> **ABOUT THIS TASK**: Pick every line from the data that holds the word "list".

..............................

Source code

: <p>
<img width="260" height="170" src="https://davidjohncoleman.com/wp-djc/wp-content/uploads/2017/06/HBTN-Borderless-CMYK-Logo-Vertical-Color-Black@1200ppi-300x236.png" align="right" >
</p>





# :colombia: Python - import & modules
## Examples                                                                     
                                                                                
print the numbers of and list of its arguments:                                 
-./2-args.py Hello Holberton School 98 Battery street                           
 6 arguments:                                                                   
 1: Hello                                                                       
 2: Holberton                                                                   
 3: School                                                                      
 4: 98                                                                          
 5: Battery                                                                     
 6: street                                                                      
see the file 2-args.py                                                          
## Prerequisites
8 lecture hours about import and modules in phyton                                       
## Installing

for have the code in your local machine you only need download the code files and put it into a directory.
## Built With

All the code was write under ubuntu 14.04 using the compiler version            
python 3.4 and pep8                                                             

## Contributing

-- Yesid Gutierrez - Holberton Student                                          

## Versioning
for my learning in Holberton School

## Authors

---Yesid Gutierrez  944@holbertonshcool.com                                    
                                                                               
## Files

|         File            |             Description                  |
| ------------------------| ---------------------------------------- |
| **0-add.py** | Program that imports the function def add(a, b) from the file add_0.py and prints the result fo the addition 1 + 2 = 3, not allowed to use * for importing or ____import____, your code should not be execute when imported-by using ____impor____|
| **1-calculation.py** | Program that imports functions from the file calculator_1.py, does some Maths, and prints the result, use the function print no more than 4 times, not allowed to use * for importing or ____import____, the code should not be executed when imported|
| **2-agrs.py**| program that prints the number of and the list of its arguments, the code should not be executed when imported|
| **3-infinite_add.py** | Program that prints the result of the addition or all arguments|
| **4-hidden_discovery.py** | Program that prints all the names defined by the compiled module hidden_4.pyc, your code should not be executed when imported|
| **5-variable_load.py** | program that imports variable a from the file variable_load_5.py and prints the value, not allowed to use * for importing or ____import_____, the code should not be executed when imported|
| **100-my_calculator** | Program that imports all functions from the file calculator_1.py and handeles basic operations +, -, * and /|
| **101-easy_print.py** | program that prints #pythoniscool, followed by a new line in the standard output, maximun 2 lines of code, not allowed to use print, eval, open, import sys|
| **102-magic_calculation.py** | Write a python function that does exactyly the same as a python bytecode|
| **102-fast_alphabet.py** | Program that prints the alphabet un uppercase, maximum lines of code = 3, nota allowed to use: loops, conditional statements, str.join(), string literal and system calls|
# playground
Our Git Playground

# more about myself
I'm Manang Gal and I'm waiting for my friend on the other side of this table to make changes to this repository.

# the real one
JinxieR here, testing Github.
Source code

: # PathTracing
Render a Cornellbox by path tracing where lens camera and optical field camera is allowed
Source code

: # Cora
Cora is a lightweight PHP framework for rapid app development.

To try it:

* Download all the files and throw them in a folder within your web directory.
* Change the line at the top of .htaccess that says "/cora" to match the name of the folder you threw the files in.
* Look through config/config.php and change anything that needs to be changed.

..............................

> **WRITTEN RESPONSE**:
print the numbers of and list of its arguments:                                 
| **2-agrs.py**| program that prints the number of and the list of its arguments, the code should not be executed when imported|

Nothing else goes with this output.